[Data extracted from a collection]
_ _ _ _

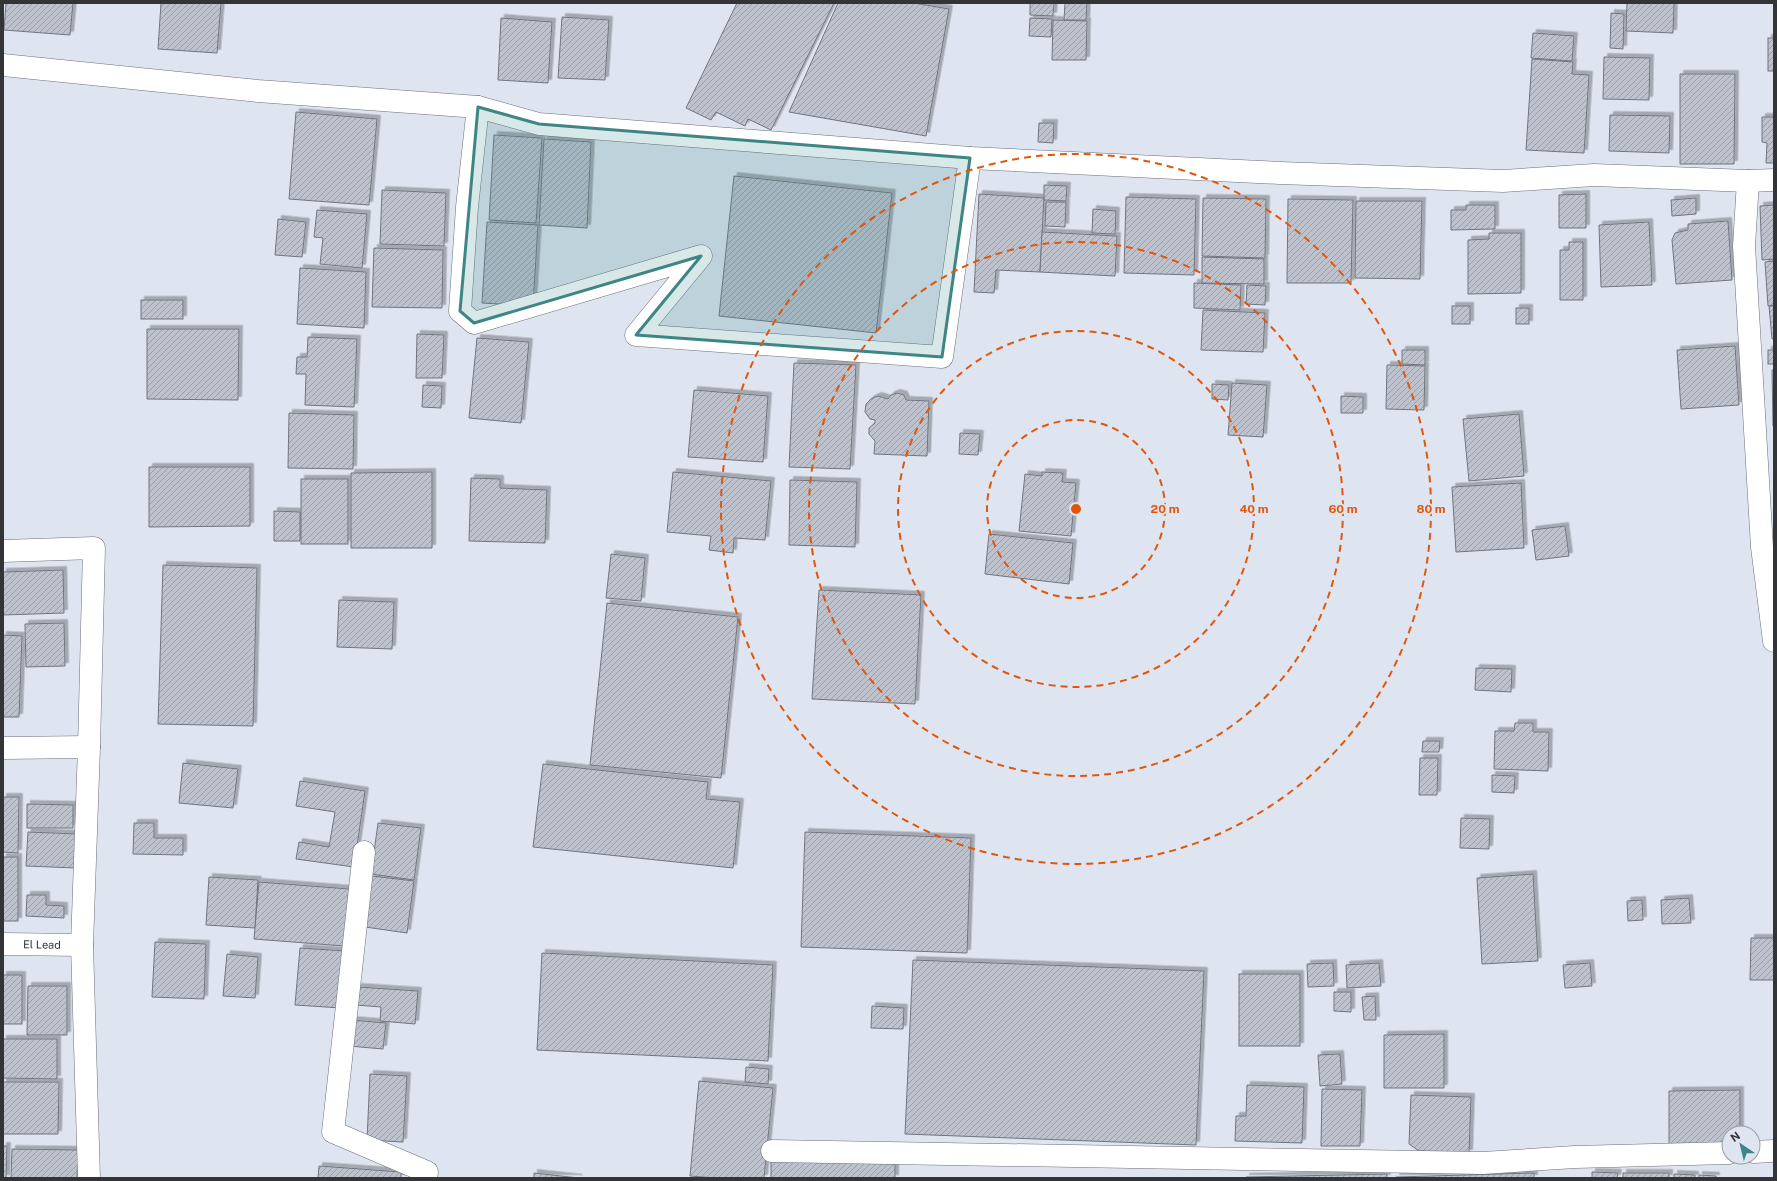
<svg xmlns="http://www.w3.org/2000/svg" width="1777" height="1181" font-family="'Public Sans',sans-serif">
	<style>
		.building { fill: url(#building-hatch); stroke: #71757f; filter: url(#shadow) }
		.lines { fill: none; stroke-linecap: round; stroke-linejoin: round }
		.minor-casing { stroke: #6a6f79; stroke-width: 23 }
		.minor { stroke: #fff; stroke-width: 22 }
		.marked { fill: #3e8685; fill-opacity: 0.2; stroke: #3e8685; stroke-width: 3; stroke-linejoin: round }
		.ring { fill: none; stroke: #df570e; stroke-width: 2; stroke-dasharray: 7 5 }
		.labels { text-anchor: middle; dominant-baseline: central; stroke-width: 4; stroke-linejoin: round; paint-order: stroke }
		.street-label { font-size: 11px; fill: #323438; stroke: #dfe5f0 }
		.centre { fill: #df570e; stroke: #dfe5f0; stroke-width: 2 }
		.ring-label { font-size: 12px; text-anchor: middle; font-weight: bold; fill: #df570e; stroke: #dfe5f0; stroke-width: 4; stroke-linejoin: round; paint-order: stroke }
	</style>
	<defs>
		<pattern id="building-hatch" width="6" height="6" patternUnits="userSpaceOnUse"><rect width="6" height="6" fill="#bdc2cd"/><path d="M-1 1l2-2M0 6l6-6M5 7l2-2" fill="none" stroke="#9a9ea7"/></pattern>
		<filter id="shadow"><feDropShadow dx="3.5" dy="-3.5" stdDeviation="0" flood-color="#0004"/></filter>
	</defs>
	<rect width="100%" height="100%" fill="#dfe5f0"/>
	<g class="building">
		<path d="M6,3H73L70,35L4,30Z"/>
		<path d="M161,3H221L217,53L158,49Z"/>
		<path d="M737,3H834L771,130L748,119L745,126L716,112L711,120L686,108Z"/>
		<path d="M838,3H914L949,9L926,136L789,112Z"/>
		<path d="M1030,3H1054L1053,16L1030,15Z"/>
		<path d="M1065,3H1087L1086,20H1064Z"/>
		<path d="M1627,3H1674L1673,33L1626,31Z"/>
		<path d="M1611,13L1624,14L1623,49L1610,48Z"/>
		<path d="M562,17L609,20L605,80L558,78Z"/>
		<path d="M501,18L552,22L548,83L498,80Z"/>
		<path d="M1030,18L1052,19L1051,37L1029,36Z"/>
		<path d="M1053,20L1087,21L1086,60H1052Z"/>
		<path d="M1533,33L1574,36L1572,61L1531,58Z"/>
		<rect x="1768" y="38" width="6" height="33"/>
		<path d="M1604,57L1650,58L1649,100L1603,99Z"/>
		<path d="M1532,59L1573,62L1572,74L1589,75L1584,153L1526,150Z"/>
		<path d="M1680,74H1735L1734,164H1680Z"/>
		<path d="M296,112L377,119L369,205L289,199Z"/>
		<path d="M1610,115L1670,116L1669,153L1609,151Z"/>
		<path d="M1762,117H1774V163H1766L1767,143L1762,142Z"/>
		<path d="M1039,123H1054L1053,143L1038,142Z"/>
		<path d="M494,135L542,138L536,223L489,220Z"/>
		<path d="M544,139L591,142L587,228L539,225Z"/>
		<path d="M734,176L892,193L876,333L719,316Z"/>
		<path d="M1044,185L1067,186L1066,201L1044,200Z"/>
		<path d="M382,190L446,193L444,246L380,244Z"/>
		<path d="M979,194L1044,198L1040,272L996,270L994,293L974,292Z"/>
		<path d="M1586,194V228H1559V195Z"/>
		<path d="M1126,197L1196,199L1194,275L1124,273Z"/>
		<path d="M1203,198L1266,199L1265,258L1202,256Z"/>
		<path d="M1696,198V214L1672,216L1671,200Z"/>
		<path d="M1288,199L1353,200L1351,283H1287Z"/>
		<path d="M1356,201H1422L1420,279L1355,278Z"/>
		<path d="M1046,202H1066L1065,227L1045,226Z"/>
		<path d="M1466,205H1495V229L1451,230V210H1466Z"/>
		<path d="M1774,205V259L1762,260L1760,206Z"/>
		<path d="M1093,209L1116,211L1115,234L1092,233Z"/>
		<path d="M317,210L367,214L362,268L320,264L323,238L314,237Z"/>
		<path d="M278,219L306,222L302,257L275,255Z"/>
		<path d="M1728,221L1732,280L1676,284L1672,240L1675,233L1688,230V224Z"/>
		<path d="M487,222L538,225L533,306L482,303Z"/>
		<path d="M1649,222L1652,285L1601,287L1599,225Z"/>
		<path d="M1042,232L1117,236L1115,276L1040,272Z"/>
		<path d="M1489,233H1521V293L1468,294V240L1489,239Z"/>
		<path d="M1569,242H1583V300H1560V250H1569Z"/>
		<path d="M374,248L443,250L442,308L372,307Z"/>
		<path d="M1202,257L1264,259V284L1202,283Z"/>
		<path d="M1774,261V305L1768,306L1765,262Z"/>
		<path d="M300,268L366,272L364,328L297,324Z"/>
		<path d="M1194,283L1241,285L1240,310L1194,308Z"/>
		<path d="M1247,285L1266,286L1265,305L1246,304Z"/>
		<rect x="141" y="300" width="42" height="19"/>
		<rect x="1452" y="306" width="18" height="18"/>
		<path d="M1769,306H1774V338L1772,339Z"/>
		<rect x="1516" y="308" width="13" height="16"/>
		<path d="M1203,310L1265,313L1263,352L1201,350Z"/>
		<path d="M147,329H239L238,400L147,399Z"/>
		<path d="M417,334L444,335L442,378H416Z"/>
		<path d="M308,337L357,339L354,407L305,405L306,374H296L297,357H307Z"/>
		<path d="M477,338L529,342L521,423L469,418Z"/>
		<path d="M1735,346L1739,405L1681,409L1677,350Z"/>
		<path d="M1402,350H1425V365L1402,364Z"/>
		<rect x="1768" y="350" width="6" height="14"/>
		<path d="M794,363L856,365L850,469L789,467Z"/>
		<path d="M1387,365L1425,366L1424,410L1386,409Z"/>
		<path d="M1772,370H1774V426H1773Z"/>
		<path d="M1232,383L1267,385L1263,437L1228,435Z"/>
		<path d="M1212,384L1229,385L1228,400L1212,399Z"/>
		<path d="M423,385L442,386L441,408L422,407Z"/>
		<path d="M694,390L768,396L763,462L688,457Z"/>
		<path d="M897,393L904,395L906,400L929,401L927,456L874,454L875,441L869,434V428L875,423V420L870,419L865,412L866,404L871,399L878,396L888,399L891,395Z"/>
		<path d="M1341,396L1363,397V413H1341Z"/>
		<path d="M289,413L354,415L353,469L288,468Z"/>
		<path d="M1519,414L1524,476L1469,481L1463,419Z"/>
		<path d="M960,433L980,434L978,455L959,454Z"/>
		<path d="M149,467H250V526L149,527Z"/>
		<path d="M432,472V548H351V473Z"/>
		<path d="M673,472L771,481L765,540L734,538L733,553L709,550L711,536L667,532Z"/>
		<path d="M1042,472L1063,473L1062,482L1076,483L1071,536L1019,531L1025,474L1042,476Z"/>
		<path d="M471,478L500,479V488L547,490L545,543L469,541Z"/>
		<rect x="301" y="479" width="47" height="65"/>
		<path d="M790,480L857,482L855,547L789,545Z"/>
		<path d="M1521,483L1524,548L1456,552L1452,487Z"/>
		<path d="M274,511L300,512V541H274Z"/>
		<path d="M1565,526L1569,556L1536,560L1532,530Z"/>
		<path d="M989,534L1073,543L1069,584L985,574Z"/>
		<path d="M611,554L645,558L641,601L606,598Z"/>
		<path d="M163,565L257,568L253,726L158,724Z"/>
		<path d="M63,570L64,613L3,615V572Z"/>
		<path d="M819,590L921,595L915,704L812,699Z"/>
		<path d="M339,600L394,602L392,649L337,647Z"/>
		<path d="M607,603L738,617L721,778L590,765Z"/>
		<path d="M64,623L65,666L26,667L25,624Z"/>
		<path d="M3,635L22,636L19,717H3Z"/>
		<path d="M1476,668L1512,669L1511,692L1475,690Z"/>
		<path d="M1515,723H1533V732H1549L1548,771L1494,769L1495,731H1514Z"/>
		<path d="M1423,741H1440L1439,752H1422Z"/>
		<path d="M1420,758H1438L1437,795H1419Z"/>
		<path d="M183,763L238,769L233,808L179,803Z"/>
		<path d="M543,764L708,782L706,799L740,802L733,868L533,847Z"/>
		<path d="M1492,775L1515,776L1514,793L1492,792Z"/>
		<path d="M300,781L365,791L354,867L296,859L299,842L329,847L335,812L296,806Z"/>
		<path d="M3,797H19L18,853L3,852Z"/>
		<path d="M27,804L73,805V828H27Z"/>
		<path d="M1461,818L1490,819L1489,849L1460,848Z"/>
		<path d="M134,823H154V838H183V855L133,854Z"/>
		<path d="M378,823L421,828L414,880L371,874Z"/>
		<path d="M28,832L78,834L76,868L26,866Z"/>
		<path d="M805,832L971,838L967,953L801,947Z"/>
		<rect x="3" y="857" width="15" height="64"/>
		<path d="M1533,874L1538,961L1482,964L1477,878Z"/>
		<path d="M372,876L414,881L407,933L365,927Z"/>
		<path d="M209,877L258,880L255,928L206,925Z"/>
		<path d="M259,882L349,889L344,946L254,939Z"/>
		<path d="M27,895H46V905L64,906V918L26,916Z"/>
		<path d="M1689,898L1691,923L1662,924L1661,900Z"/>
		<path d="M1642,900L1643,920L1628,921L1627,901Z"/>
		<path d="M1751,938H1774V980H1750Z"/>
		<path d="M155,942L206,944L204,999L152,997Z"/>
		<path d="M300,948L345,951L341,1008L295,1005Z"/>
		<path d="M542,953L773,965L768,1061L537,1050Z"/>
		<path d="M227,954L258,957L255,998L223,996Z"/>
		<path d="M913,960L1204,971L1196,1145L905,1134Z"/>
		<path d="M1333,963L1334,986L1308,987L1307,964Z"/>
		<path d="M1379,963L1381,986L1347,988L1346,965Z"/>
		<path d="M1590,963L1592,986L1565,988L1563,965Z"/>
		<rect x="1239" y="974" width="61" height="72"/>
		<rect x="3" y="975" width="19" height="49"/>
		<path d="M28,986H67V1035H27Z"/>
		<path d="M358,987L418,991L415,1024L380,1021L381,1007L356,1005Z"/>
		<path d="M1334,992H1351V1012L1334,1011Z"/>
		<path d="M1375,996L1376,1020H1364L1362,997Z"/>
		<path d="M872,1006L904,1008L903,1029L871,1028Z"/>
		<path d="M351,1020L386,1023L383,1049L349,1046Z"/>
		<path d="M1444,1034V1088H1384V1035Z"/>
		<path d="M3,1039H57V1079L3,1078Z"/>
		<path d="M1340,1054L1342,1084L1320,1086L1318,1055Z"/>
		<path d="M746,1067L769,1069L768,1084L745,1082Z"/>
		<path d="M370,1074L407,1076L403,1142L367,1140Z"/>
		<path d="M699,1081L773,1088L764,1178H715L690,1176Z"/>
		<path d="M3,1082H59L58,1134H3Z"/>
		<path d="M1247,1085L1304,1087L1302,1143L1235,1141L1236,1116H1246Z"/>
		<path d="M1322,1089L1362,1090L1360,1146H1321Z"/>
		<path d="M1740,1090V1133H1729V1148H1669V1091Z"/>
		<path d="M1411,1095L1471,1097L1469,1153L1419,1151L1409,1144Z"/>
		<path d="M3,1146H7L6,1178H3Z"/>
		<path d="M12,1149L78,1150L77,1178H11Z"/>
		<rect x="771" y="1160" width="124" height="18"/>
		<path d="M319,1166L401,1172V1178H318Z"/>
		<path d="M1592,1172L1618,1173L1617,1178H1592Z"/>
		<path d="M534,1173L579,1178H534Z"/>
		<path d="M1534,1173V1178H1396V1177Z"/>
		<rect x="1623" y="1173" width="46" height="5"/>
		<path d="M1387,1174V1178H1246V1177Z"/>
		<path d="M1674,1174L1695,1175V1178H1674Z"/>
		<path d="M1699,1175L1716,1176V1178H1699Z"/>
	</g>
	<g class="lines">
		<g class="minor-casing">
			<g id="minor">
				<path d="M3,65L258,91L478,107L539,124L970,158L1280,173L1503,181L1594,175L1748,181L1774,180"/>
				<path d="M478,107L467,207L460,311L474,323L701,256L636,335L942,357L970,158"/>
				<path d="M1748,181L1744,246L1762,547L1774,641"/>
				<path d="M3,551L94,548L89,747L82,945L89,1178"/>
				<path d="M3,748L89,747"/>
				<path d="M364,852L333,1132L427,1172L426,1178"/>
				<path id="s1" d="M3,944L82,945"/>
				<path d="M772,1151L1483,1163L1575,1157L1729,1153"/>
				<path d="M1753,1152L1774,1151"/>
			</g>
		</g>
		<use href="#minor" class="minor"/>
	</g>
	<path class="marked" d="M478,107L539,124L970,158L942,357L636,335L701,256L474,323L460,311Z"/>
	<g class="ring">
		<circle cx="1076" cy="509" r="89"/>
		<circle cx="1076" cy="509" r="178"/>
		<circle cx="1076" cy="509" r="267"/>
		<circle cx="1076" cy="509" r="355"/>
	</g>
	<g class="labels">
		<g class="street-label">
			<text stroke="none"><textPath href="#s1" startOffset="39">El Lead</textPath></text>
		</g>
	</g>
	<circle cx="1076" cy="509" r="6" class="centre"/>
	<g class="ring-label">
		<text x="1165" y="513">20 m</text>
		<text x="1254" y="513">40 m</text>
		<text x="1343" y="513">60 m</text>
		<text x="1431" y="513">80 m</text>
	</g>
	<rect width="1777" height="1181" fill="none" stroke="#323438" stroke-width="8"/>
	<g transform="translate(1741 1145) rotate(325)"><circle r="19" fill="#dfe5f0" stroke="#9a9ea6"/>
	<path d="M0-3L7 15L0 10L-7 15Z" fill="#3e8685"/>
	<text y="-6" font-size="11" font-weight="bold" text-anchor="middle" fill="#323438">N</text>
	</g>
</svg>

_ _ _ _

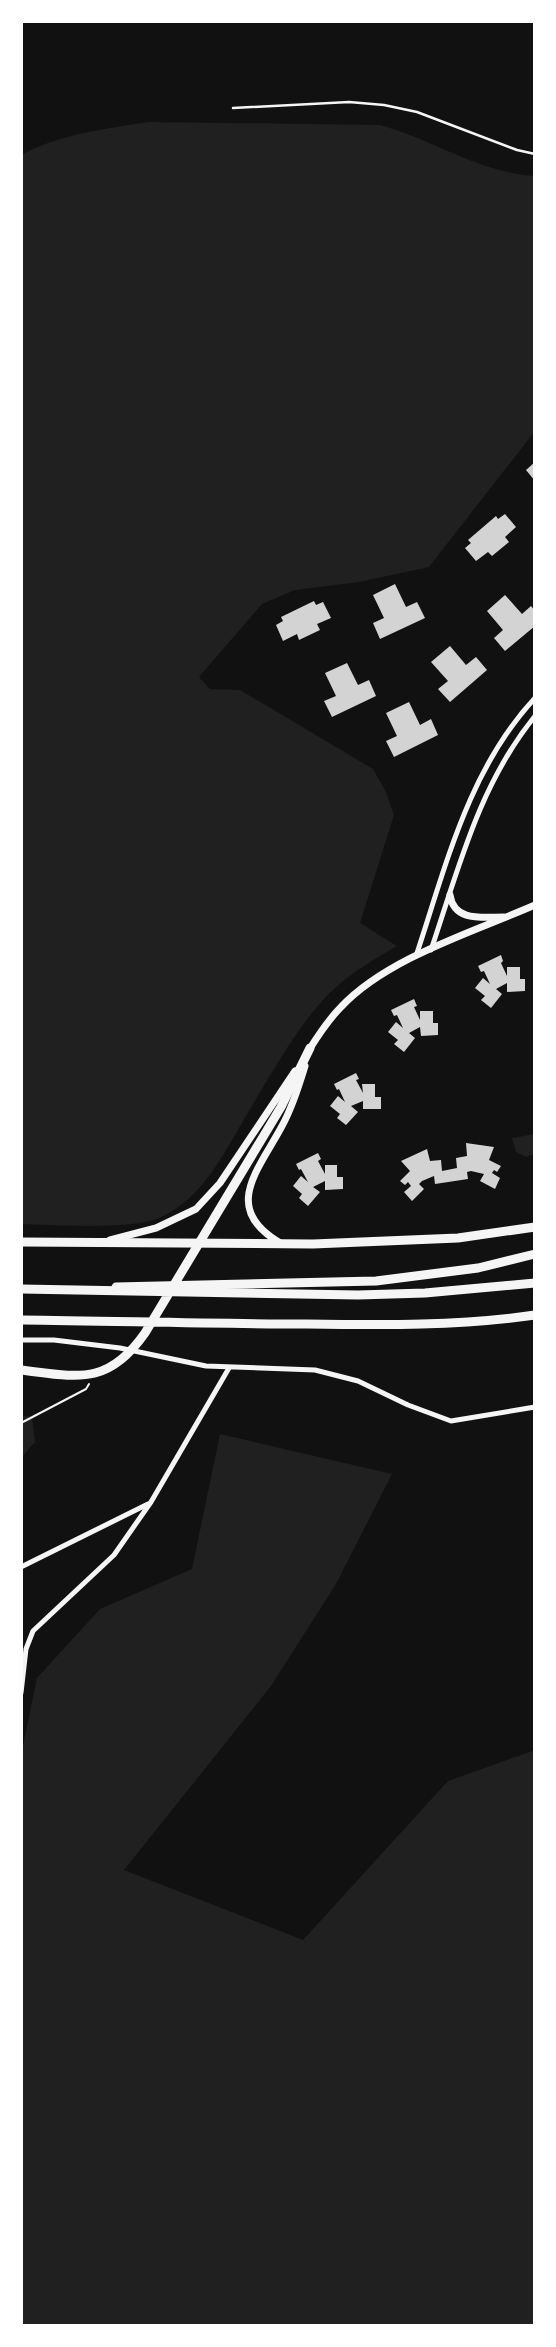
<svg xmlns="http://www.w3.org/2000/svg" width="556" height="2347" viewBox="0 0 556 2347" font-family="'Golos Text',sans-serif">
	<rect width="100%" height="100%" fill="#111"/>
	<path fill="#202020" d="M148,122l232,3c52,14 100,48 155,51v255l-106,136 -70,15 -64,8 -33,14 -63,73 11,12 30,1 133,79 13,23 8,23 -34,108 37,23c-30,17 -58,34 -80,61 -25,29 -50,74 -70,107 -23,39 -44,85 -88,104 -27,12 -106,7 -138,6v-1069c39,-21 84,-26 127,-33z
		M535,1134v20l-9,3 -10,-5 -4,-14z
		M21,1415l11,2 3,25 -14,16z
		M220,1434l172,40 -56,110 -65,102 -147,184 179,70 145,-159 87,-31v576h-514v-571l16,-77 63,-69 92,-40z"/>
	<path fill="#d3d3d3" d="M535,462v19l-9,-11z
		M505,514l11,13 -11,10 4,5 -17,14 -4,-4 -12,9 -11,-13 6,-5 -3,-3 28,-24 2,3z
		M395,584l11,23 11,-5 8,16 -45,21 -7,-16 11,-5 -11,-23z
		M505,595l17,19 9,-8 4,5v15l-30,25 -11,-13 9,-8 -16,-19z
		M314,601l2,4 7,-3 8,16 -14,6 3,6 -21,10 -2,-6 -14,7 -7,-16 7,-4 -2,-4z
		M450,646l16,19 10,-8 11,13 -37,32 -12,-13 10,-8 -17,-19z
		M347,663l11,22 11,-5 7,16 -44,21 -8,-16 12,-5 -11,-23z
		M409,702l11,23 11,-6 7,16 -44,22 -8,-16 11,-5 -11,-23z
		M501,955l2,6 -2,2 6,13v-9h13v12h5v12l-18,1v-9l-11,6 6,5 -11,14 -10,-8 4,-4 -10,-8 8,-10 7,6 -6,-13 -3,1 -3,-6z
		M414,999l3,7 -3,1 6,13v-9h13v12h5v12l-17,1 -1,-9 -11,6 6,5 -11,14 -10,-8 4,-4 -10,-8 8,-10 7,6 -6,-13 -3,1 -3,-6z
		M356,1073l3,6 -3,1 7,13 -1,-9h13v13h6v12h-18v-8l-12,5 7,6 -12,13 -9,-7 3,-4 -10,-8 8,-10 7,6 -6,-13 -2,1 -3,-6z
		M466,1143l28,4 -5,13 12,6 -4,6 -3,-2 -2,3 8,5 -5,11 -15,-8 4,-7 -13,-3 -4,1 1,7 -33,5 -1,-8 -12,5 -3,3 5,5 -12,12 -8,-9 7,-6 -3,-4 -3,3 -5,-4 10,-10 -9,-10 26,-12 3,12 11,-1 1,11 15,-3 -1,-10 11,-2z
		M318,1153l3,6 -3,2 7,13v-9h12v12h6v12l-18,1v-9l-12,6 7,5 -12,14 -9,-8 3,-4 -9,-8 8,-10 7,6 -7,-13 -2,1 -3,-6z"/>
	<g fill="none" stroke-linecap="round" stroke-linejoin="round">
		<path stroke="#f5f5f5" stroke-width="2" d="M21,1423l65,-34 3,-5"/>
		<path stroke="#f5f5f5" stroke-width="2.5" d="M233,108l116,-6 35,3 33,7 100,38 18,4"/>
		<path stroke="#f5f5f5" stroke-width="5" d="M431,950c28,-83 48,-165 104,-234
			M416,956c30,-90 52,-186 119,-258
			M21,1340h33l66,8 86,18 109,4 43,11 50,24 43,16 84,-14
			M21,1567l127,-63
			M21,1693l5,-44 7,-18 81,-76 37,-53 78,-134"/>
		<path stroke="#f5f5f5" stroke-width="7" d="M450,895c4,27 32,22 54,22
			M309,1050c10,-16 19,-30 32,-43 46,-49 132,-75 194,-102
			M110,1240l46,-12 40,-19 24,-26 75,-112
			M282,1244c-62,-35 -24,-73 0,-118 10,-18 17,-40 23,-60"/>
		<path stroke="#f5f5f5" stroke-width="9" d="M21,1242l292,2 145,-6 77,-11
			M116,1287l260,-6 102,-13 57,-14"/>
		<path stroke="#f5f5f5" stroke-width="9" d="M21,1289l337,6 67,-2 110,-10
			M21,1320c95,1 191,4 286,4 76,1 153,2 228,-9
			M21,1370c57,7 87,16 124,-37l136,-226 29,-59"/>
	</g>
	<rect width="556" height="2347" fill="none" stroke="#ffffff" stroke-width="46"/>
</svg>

_ _ _ _

◆ **Required action**
Exactly the lines above from the one with "M356,1073l3,6 -3,1 7,13" to the one with "M110,1240l46,-12 40,-19 24,-26 75,-112", both included, are to be quoted; leave the rest out.

◆ **Expected output**
		M356,1073l3,6 -3,1 7,13 -1,-9h13v13h6v12h-18v-8l-12,5 7,6 -12,13 -9,-7 3,-4 -10,-8 8,-10 7,6 -6,-13 -2,1 -3,-6z
		M466,1143l28,4 -5,13 12,6 -4,6 -3,-2 -2,3 8,5 -5,11 -15,-8 4,-7 -13,-3 -4,1 1,7 -33,5 -1,-8 -12,5 -3,3 5,5 -12,12 -8,-9 7,-6 -3,-4 -3,3 -5,-4 10,-10 -9,-10 26,-12 3,12 11,-1 1,11 15,-3 -1,-10 11,-2z
		M318,1153l3,6 -3,2 7,13v-9h12v12h6v12l-18,1v-9l-12,6 7,5 -12,14 -9,-8 3,-4 -9,-8 8,-10 7,6 -7,-13 -2,1 -3,-6z"/>
	<g fill="none" stroke-linecap="round" stroke-linejoin="round">
		<path stroke="#f5f5f5" stroke-width="2" d="M21,1423l65,-34 3,-5"/>
		<path stroke="#f5f5f5" stroke-width="2.5" d="M233,108l116,-6 35,3 33,7 100,38 18,4"/>
		<path stroke="#f5f5f5" stroke-width="5" d="M431,950c28,-83 48,-165 104,-234
			M416,956c30,-90 52,-186 119,-258
			M21,1340h33l66,8 86,18 109,4 43,11 50,24 43,16 84,-14
			M21,1567l127,-63
			M21,1693l5,-44 7,-18 81,-76 37,-53 78,-134"/>
		<path stroke="#f5f5f5" stroke-width="7" d="M450,895c4,27 32,22 54,22
			M309,1050c10,-16 19,-30 32,-43 46,-49 132,-75 194,-102
			M110,1240l46,-12 40,-19 24,-26 75,-112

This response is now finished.